На более же низком, как любит говорить сам Толкованов, «базарно-колхозном» уровне пересмешников-продумцев воспринимают совсем по-другому.

– Для нас он, – сказал как-то на собрании один из стариков, – как имя, что отчеством повязано, не разорвать. Убери Мирона с его подначками-подъеферками, да что греха таить, и с матом-матюгальским, и мы, «назары», можа, чуть-чуть и попляшем, как рыбы на сковородке, а потом, известное дело, лежи по стойке смирно и жди, когда слопают.

Кто-то из начальства в свое время назвал колхоз «Большевик», в котором председательствовал Толкованов, «Бородаевской вольницей». И так оно, наверно, и было. Ибо в пору, когда за каждый лишний гектар паров голову отрывали, у Мирона Назарыча под ними чуть ли не половина площадей гуляла.
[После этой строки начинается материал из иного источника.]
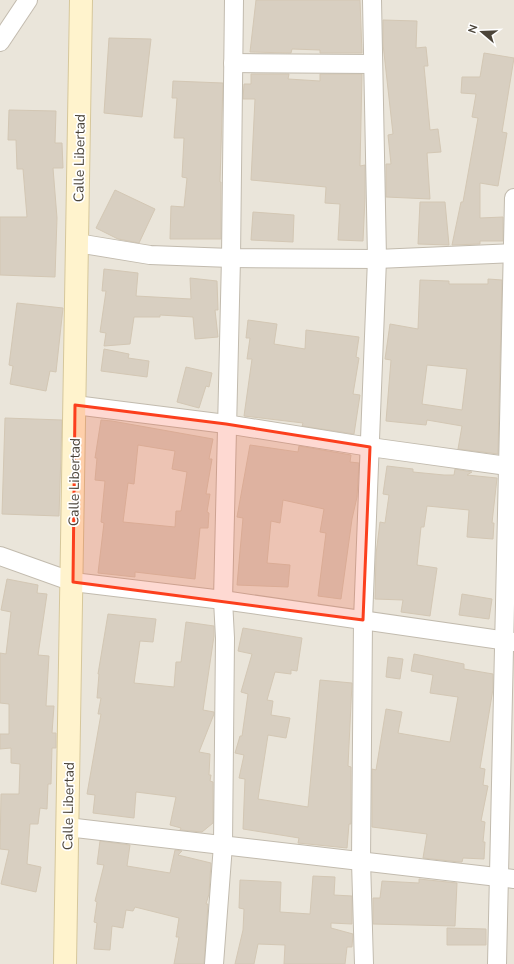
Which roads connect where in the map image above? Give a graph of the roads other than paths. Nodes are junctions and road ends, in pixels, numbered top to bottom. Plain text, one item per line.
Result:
1 (28, 0) edge
2 (81, 0) edge
3 (234, 0) edge
4 (372, 0) edge
5 (0, 42) edge
6 (233, 63) junction
7 (373, 64) junction
8 (514, 198) edge
9 (77, 243) junction
10 (513, 253) edge
11 (231, 258) junction
12 (377, 259) junction
13 (75, 405) junction
14 (226, 424) junction
15 (370, 447) junction
16 (512, 467) edge
17 (0, 556) edge
18 (73, 582) junction
19 (223, 600) junction
20 (363, 620) junction
21 (509, 641) edge
22 (67, 826) junction
23 (223, 845) junction
24 (361, 861) junction
25 (506, 878) edge
26 (65, 964) edge
27 (214, 964) edge
28 (364, 964) edge
29 (497, 964) edge

1 - 5 street
2 - 9 street, Calle Libertad
3 - 6 street
4 - 7 street
6 - 7 street
6 - 11 street
7 - 12 street
8 - 10 street
9 - 11 street
9 - 13 street, Calle Libertad
10 - 12 street
10 - 16 street
11 - 12 street
11 - 14 street
12 - 15 street
13 - 14 street
13 - 18 street, Calle Libertad
14 - 15 street
14 - 19 street
15 - 16 street
15 - 20 street
16 - 21 street
17 - 18 street
18 - 19 street
18 - 22 street, Calle Libertad
19 - 20 street
19 - 23 street
20 - 21 street
20 - 24 street
21 - 25 street
22 - 23 street
22 - 26 street, Calle Libertad
23 - 24 street
23 - 27 street
24 - 25 street
24 - 28 street
25 - 29 street

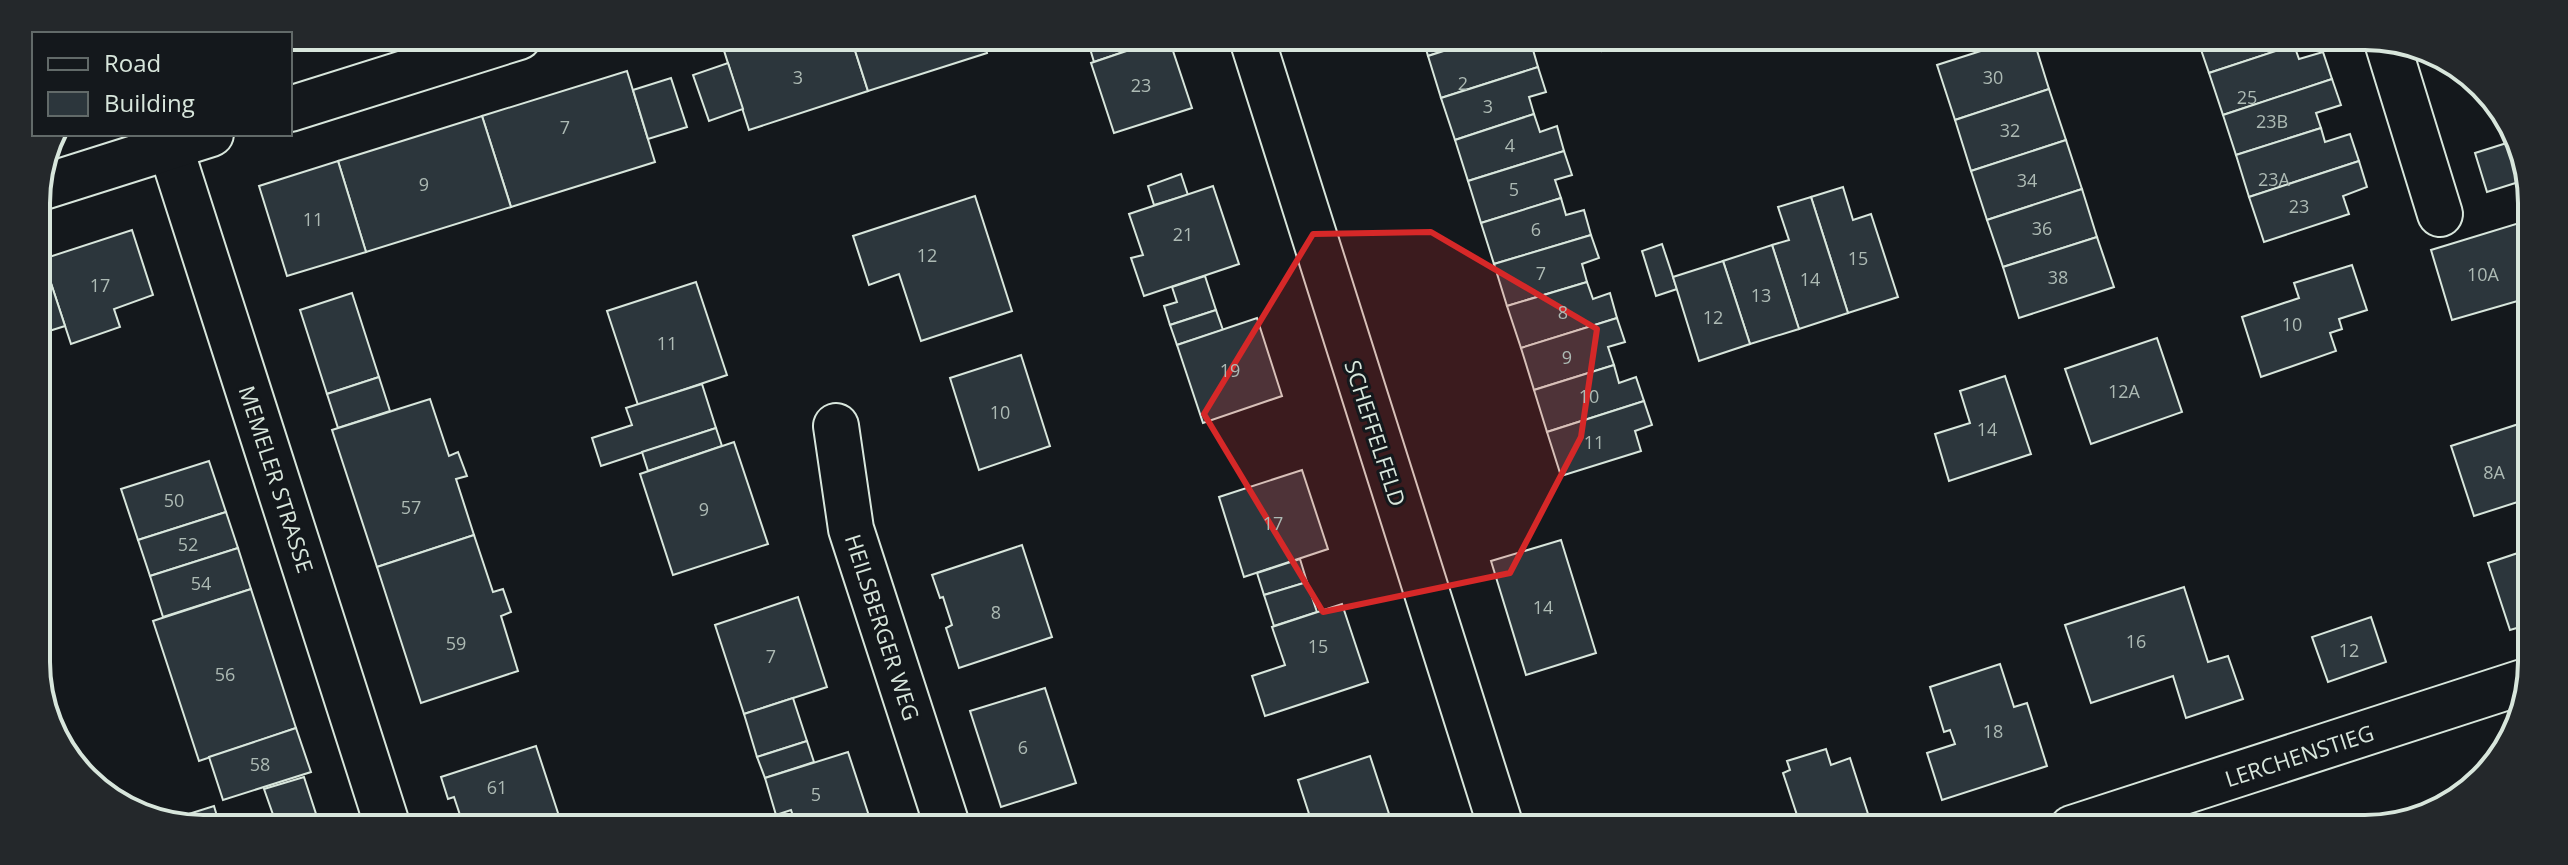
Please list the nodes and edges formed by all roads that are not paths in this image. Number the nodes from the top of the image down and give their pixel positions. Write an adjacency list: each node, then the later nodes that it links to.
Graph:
1 (478, 50): 4 (street)
2 (1255, 50): 12 (street, SCHEFFELFELD)
3 (2390, 52): 7 (street)
4 (292, 108)
5 (182, 138): 6 (street); 10 (street, MEMELER STRASSE)
6 (51, 184)
7 (2440, 214)
8 (836, 426): 11 (street, HEILSBERGER WEG)
9 (2517, 684): 13 (street, LERCHENSTIEG)
10 (384, 815)
11 (944, 815)
12 (1497, 815)
13 (2112, 815)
Словом, в данном случае произошло полное слияние колхоза с его председателем, что может подтвердить тот факт, что за время пребывания в Бородаевке Толкованова на него не было написано никуда ни одной анонимки. Случай, прямо скажем, из тех, о которых можно только мечтать.

И вот еще что удивительно. До того, как возглавить «Большевик», как он пошутил еще на собрании, где его выбирали, «хозяйство для беспартийных дерзаний», Мирон Назарыч понятия не имел как что растет и что откуда происходит.

– Но у меня, – похлопал он по книге, что лежала перед ним, – есть учебное пособие.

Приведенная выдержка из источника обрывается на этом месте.